Task requirements: The task calls for the lines from the start of the entries below through the line with "sec) | 300°C |", given again verbatim, with every picture dropped.

Information shown:
****

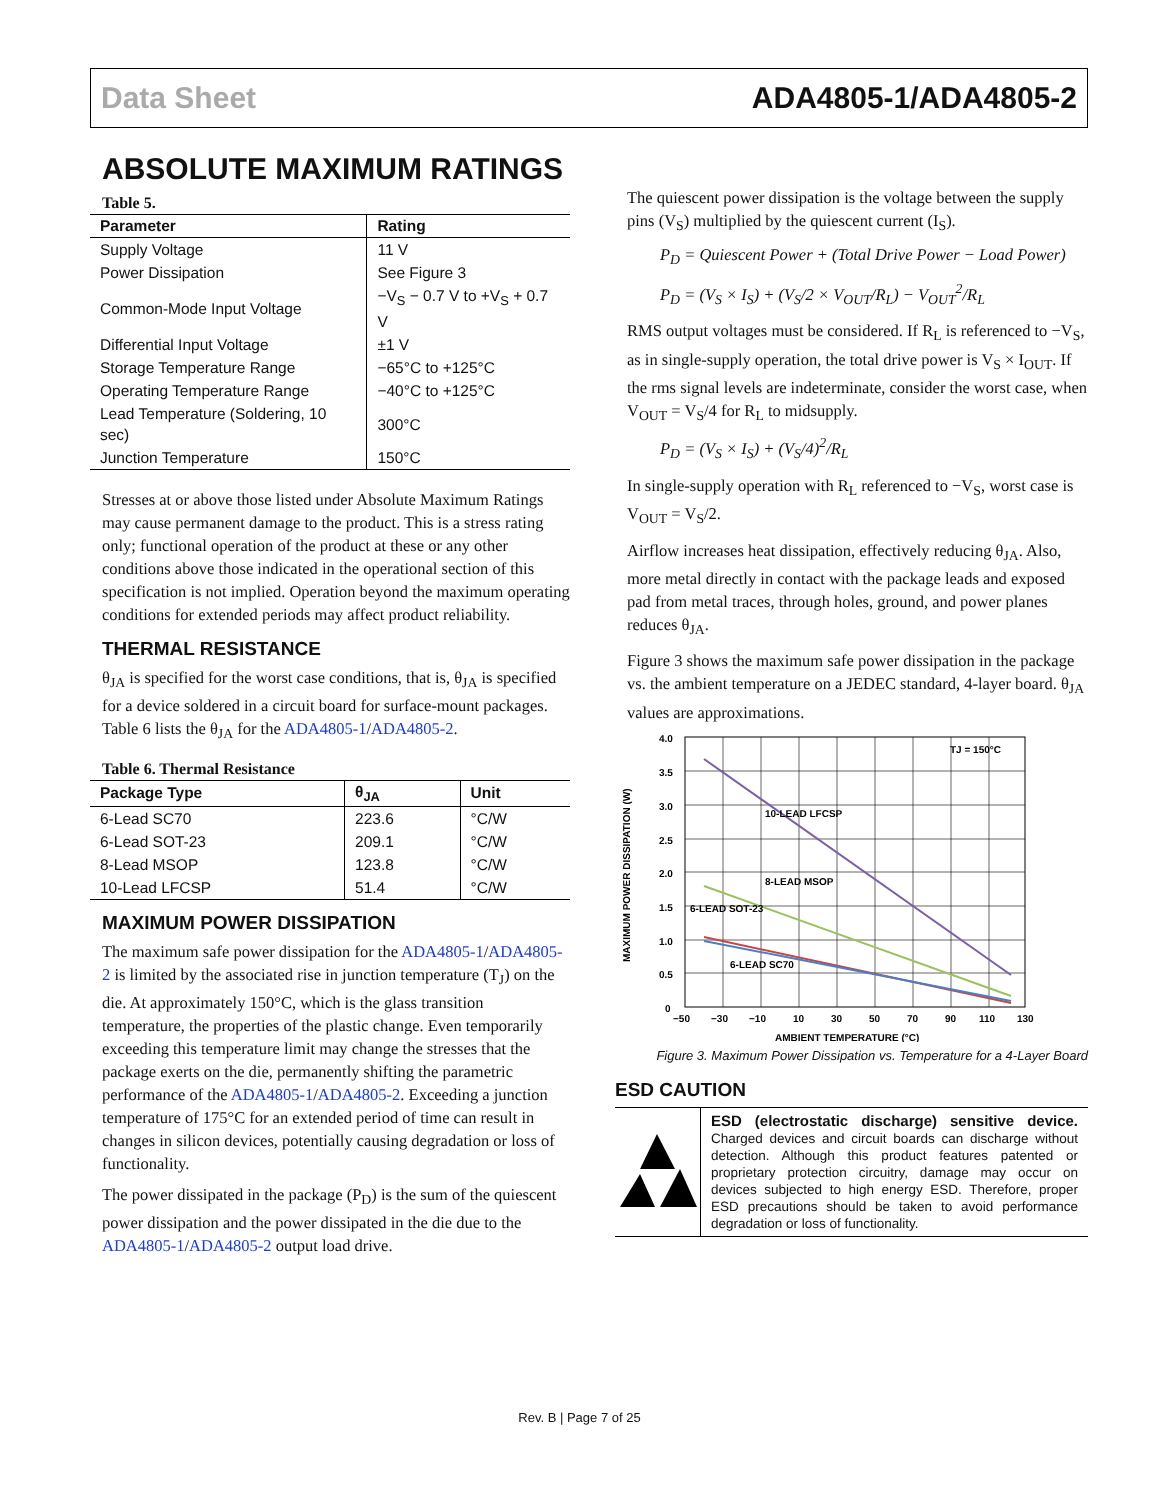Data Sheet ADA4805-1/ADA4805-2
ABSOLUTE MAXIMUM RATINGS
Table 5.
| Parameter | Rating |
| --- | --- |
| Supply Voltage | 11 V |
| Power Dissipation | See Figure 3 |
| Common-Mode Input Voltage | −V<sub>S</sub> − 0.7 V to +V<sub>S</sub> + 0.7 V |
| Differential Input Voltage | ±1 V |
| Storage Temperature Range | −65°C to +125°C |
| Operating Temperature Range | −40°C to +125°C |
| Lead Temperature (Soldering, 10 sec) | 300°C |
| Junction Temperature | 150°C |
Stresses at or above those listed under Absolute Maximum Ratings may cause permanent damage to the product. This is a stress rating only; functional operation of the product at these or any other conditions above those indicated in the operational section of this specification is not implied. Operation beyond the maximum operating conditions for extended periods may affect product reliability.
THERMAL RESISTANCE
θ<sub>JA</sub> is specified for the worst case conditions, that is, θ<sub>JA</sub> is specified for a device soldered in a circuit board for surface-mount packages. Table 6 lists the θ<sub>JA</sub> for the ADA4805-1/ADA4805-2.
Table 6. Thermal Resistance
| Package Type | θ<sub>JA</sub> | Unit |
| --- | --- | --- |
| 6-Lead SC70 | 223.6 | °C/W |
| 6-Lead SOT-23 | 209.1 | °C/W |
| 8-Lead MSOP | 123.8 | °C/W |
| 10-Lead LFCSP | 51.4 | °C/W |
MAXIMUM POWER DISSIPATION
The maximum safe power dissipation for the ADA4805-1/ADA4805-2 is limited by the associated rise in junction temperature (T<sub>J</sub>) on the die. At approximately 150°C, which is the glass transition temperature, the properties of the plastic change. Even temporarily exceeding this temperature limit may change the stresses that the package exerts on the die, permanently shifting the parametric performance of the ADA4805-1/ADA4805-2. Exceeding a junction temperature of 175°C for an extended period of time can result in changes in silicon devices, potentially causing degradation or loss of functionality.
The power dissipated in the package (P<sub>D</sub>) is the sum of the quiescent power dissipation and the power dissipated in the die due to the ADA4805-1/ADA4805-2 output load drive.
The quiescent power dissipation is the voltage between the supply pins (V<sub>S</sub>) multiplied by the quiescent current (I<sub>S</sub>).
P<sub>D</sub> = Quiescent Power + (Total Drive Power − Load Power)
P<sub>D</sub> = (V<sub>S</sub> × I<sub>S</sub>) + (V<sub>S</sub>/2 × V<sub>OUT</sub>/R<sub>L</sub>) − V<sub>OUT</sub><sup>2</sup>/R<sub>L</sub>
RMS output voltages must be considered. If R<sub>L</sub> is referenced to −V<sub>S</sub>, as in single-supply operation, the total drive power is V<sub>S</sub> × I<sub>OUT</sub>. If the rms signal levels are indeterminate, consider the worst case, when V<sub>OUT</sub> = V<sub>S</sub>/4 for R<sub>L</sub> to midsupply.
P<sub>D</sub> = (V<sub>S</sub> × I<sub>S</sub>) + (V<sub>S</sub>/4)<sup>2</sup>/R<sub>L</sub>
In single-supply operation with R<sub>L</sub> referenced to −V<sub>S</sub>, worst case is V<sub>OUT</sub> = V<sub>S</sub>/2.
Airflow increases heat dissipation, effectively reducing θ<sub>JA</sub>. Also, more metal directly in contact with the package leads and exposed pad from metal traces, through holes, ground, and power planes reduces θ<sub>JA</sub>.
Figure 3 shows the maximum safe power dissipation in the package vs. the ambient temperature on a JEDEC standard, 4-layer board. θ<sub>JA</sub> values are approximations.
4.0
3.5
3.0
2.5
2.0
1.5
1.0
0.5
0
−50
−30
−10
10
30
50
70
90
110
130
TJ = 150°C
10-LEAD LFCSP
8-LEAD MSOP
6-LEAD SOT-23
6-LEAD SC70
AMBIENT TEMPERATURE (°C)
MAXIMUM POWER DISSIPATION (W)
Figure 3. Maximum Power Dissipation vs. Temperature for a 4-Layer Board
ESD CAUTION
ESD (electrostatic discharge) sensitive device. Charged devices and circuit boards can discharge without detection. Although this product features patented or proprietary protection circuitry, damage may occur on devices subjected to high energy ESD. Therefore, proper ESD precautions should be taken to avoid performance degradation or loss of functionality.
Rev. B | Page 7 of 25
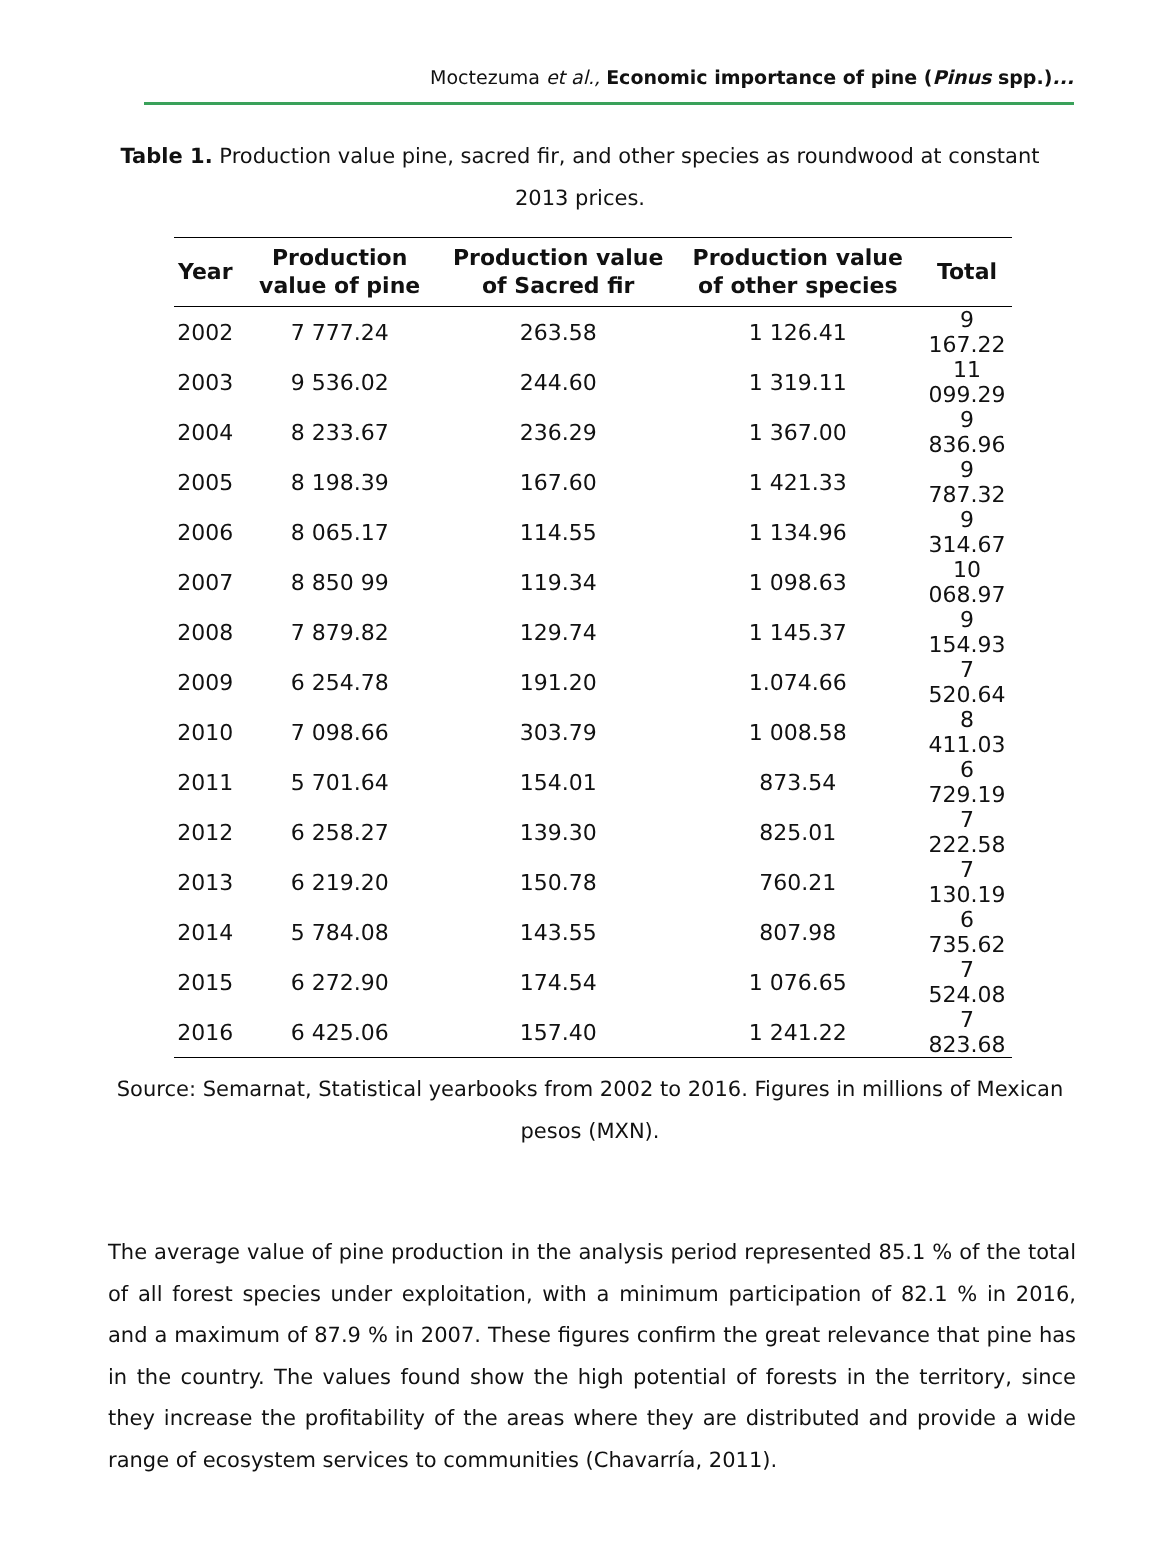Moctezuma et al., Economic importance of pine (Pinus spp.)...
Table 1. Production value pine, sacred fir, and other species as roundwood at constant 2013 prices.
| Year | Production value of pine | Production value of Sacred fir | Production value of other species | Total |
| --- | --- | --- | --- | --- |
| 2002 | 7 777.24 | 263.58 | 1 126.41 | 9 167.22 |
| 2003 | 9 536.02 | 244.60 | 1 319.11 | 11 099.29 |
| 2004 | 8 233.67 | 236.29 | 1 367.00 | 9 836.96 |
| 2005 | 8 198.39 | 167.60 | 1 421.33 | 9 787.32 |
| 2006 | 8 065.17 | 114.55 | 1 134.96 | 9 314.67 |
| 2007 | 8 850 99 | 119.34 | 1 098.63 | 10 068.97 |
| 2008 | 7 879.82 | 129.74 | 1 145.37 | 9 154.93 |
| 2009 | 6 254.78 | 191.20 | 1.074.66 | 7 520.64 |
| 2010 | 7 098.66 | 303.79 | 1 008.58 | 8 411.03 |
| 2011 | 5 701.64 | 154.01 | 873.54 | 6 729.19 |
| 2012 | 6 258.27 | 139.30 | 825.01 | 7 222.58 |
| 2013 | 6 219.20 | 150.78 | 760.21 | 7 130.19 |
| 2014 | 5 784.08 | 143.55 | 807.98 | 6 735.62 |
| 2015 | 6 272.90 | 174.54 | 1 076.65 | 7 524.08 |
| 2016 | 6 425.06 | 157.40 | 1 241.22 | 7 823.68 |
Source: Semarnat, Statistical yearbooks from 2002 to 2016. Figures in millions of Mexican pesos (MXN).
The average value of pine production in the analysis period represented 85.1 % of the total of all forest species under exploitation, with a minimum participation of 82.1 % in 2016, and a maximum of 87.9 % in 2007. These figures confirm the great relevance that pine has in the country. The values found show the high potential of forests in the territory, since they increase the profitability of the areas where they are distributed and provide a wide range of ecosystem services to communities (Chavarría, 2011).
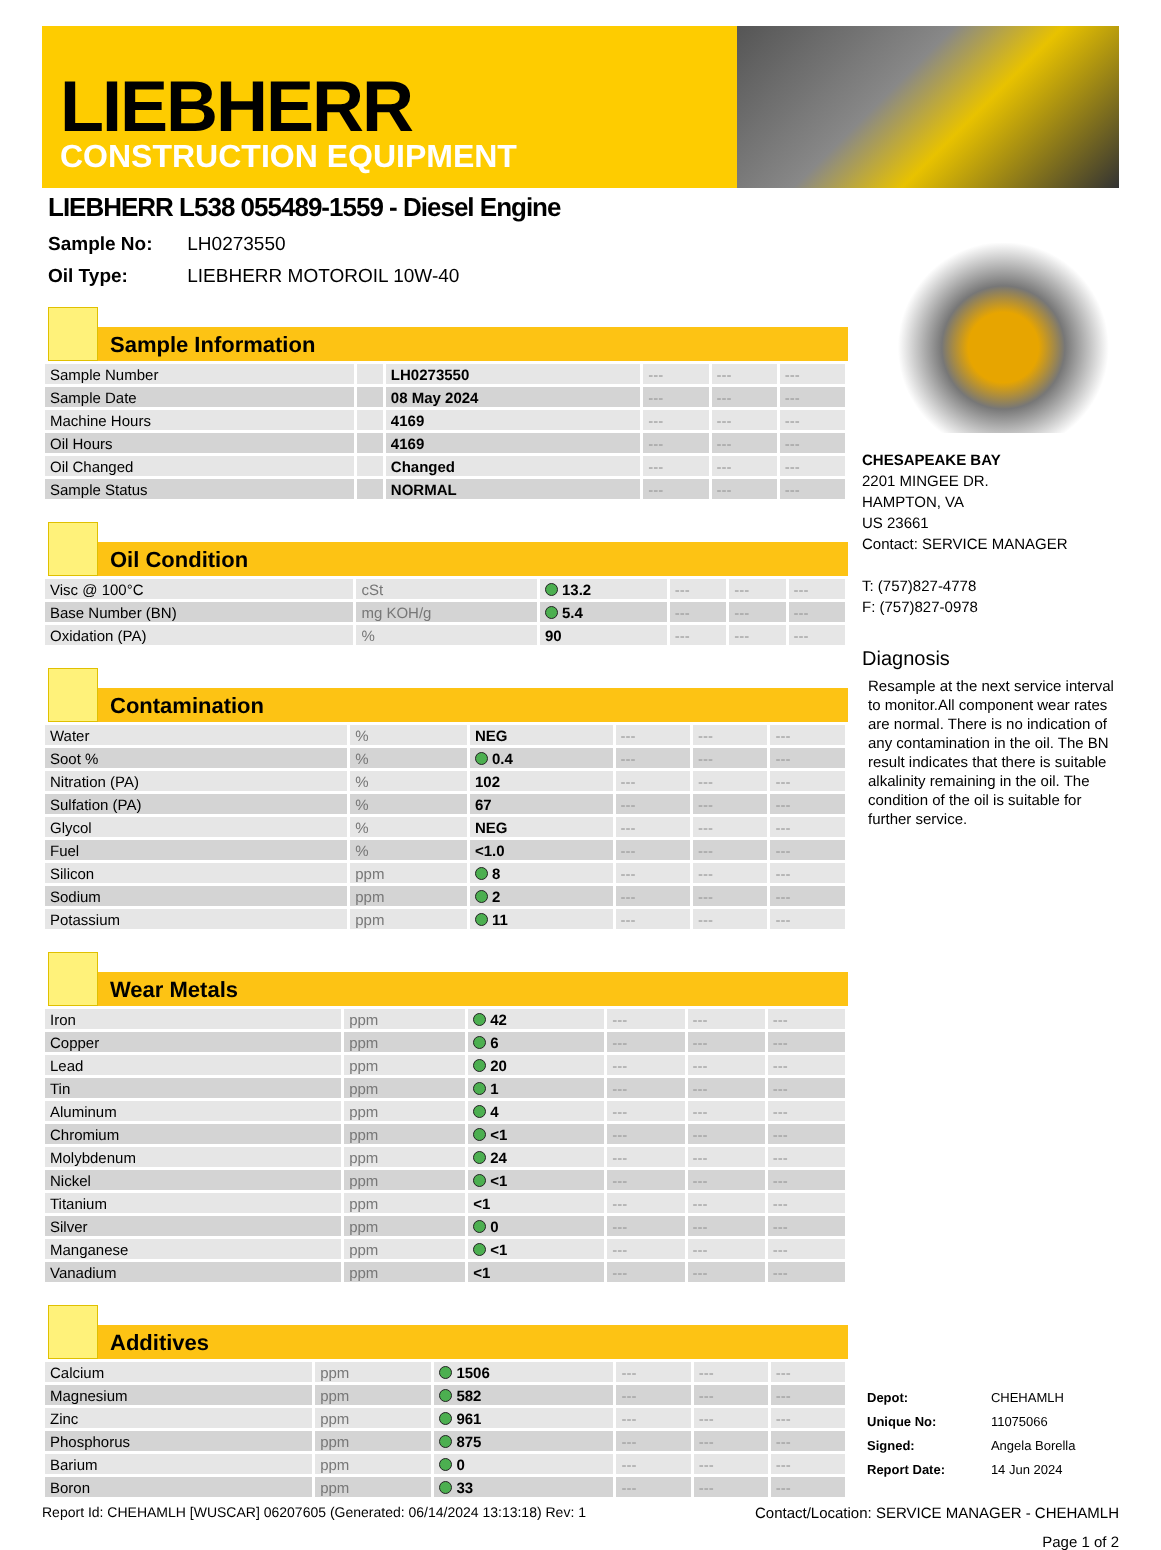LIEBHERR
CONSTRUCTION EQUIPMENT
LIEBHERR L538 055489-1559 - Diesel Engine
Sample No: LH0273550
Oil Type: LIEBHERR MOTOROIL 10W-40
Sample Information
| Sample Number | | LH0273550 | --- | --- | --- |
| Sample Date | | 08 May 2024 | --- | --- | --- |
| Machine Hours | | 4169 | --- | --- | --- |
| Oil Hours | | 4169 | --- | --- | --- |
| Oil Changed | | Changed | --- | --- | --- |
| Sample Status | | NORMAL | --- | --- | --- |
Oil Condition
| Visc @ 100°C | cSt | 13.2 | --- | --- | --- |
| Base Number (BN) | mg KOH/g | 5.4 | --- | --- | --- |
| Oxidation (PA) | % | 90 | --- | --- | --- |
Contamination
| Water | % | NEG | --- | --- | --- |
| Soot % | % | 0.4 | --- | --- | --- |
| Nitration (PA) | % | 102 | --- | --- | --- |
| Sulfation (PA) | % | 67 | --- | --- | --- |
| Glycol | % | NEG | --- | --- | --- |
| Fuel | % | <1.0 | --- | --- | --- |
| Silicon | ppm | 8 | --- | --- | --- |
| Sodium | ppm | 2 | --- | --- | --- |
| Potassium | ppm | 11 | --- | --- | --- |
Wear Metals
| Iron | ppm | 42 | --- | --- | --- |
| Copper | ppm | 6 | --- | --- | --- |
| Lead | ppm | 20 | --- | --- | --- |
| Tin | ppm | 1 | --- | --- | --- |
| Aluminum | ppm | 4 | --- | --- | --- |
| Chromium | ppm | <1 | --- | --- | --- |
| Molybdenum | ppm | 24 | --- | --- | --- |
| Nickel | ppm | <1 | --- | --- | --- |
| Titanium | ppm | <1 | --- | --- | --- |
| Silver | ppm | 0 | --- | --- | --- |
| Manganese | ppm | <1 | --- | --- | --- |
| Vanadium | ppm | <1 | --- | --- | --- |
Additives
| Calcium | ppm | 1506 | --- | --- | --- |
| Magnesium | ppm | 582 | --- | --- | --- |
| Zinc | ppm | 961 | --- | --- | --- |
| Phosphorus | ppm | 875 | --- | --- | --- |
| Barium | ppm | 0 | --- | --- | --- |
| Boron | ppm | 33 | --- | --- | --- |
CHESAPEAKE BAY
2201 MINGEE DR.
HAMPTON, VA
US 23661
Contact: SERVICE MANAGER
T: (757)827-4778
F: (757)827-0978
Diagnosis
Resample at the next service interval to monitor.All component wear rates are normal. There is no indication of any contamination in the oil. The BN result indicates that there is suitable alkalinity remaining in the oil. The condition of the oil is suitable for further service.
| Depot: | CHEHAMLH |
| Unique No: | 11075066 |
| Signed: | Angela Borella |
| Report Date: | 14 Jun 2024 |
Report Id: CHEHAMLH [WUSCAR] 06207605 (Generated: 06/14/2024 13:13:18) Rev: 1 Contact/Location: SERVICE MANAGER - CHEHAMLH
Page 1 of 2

****

Solution:
Data Sheet ADA4805-1/ADA4805-2
ABSOLUTE MAXIMUM RATINGS
Table 5.
| Parameter | Rating |
| --- | --- |
| Supply Voltage | 11 V |
| Power Dissipation | See Figure 3 |
| Common-Mode Input Voltage | −V<sub>S</sub> − 0.7 V to +V<sub>S</sub> + 0.7 V |
| Differential Input Voltage | ±1 V |
| Storage Temperature Range | −65°C to +125°C |
| Operating Temperature Range | −40°C to +125°C |
| Lead Temperature (Soldering, 10 sec) | 300°C |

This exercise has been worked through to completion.